--- PROMPT ---
Pull out each line of the data that includes the word "CROSS".

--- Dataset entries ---
>>>>
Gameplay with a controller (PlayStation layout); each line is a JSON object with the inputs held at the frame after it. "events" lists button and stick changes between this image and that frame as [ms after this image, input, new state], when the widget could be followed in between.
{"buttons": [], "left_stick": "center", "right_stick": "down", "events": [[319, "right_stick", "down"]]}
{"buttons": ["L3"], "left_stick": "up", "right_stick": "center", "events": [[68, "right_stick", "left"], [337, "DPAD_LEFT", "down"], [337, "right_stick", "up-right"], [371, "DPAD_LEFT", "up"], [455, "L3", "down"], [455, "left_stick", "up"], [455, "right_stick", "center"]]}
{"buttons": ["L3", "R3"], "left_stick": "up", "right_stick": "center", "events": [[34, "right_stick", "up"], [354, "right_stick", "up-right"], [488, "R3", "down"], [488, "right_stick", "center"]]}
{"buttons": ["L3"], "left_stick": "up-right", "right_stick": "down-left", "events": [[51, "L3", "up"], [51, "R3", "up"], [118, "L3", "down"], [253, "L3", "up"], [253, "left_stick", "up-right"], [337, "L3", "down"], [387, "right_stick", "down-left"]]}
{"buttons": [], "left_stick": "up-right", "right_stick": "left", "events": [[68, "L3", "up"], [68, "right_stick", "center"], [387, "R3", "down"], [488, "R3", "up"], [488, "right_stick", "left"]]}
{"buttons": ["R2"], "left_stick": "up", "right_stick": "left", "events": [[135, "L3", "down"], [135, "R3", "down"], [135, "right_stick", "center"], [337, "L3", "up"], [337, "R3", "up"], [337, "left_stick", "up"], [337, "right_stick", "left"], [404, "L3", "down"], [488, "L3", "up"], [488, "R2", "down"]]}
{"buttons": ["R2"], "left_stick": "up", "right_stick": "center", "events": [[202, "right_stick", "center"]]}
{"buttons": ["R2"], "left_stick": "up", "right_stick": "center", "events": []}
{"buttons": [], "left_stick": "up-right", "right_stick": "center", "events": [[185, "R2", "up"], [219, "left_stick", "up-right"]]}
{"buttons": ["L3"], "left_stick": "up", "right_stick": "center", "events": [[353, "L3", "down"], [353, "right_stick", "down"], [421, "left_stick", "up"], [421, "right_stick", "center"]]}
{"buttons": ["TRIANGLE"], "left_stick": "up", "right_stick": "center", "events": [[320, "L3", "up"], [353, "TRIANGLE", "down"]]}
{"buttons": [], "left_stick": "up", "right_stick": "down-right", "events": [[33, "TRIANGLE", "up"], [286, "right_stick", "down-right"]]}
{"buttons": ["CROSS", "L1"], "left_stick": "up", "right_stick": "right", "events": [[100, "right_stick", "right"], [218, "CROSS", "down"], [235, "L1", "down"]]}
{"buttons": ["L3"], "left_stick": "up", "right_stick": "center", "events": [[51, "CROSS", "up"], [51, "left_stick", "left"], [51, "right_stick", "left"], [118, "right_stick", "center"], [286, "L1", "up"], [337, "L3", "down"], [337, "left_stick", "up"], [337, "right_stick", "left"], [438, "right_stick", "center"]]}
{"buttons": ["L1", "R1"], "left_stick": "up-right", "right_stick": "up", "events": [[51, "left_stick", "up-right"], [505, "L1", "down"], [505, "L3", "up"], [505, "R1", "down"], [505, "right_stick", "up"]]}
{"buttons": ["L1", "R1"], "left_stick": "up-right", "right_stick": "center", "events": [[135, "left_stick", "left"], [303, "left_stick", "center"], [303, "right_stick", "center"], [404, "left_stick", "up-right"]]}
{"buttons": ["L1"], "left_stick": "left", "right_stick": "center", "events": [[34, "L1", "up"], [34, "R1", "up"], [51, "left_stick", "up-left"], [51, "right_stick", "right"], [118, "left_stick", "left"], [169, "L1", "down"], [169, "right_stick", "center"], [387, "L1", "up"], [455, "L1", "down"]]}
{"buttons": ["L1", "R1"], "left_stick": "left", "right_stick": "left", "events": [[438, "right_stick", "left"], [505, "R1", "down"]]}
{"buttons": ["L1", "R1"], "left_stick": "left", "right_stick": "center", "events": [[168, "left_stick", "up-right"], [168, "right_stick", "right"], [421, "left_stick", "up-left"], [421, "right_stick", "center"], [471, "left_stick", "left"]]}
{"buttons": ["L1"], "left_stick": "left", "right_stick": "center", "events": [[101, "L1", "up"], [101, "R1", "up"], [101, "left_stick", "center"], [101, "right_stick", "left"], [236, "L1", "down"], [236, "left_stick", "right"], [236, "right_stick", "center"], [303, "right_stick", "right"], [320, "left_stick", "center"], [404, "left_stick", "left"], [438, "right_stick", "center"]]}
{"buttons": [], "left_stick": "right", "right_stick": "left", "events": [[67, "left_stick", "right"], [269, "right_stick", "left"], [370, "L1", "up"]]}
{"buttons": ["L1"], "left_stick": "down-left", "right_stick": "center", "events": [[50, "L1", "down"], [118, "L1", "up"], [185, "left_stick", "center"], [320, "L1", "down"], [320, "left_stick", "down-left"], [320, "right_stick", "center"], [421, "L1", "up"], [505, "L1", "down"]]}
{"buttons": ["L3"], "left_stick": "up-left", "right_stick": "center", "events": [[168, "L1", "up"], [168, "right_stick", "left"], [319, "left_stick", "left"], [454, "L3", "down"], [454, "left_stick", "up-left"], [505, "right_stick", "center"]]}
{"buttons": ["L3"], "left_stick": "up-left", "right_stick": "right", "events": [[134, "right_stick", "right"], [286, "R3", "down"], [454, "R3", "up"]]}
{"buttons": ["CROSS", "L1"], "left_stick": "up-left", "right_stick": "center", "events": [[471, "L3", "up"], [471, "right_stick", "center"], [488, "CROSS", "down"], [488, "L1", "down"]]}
<<<<
--- WRITTEN RESPONSE ---
{"buttons": ["CROSS", "L1"], "left_stick": "up", "right_stick": "right", "events": [[100, "right_stick", "right"], [218, "CROSS", "down"], [235, "L1", "down"]]}
{"buttons": ["L3"], "left_stick": "up", "right_stick": "center", "events": [[51, "CROSS", "up"], [51, "left_stick", "left"], [51, "right_stick", "left"], [118, "right_stick", "center"], [286, "L1", "up"], [337, "L3", "down"], [337, "left_stick", "up"], [337, "right_stick", "left"], [438, "right_stick", "center"]]}
{"buttons": ["CROSS", "L1"], "left_stick": "up-left", "right_stick": "center", "events": [[471, "L3", "up"], [471, "right_stick", "center"], [488, "CROSS", "down"], [488, "L1", "down"]]}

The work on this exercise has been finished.